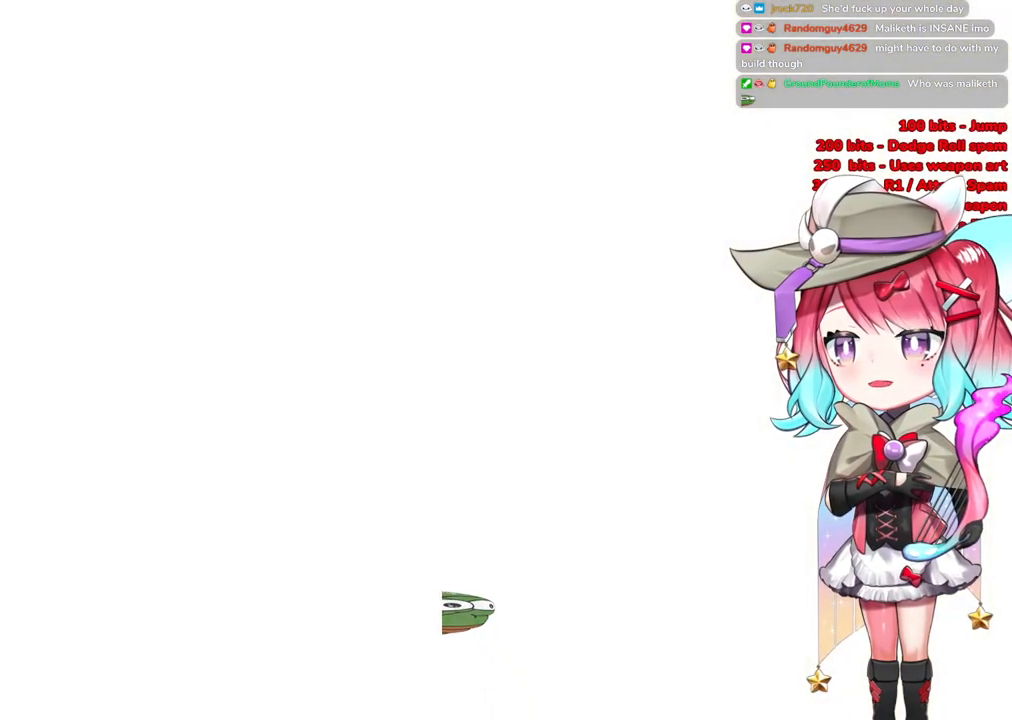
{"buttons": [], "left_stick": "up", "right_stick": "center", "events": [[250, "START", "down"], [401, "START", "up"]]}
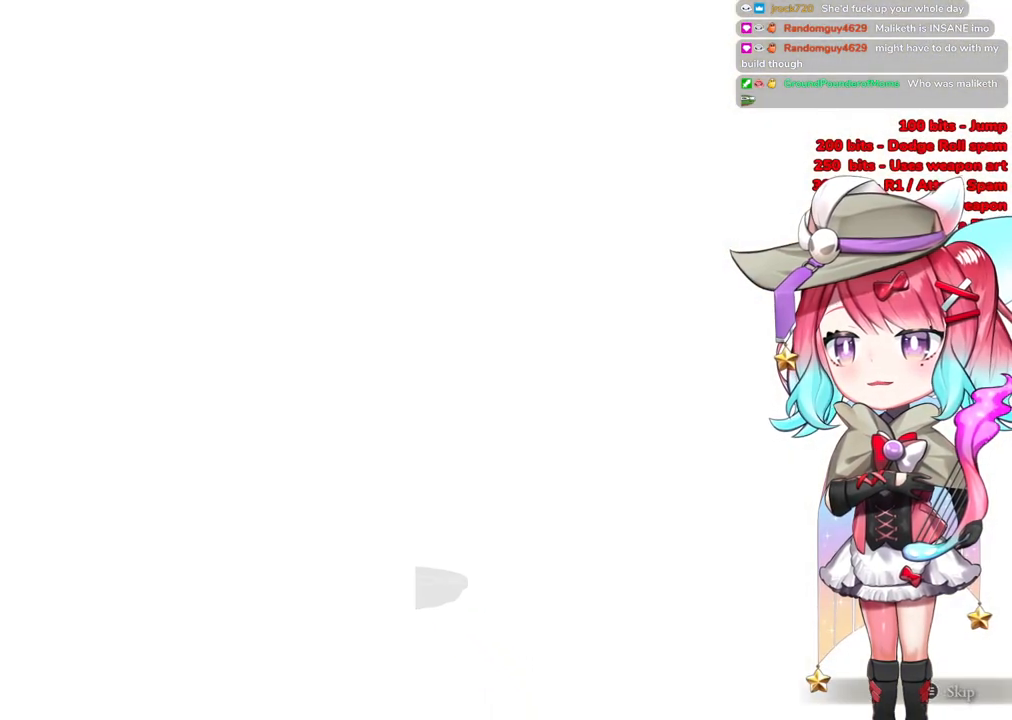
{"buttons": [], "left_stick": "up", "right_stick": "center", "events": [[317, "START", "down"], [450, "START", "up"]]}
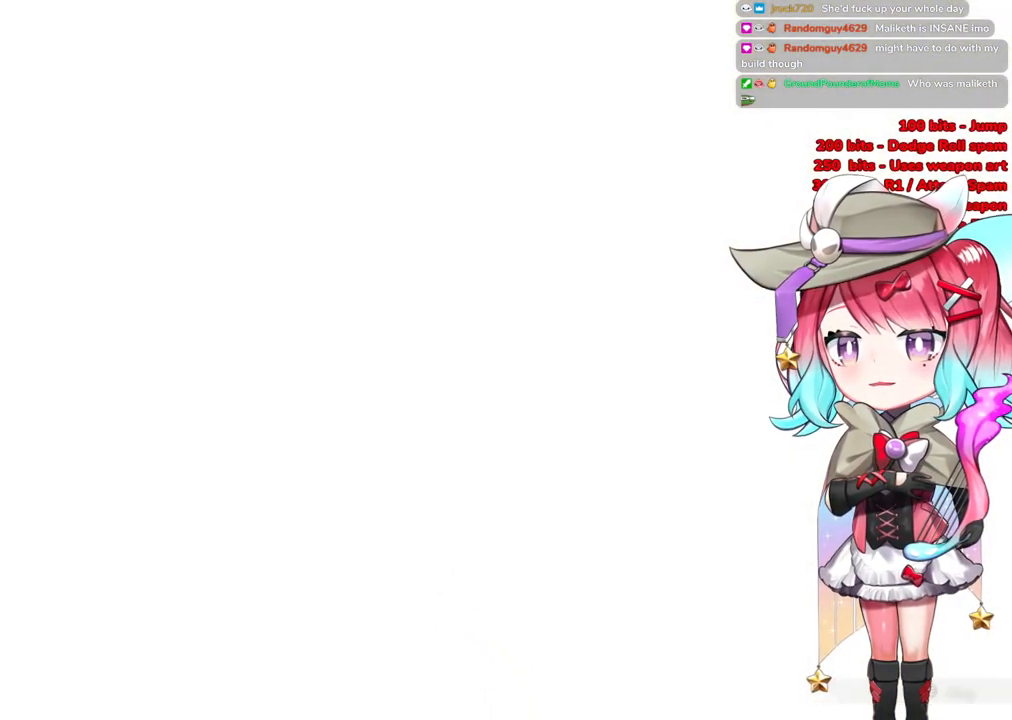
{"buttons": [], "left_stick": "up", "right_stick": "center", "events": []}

==============================

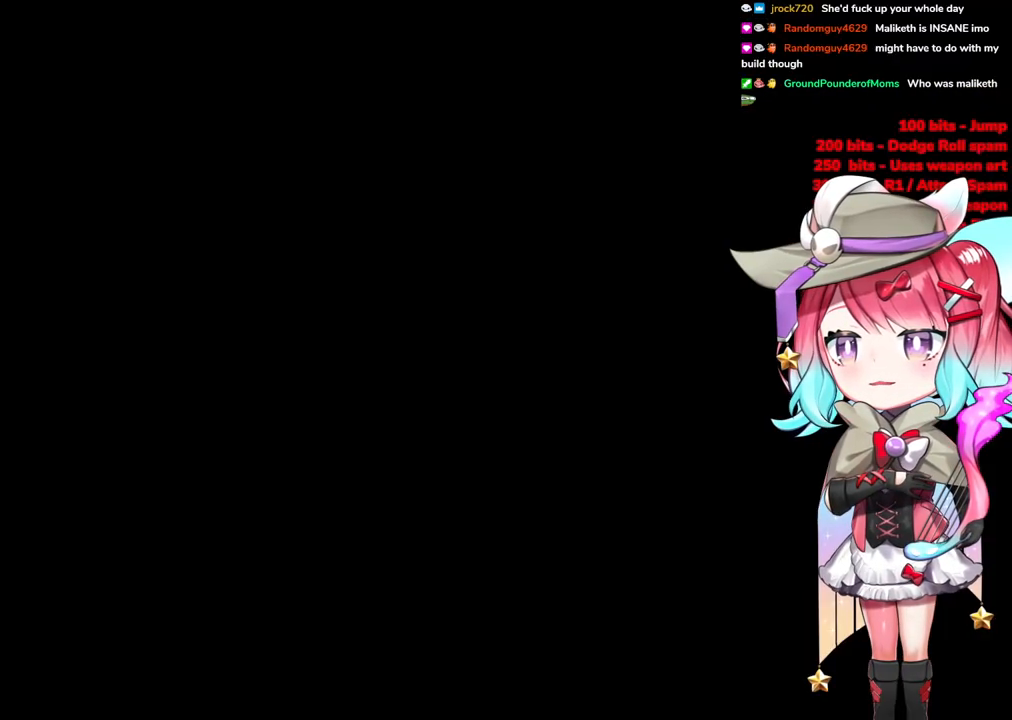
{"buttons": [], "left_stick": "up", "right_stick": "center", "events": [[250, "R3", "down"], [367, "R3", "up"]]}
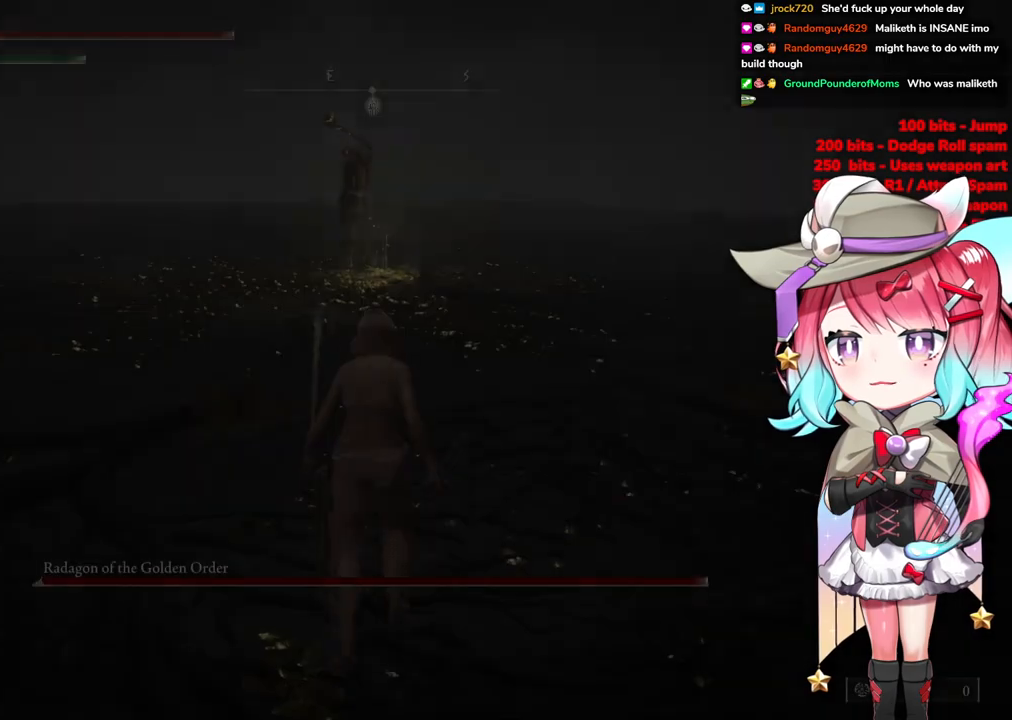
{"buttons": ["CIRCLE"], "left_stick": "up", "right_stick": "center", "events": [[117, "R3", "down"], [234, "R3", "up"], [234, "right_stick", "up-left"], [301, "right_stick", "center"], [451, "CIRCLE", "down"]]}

==============================

Looking at the material above, state the number of lines holding the word "down", and only that number.

4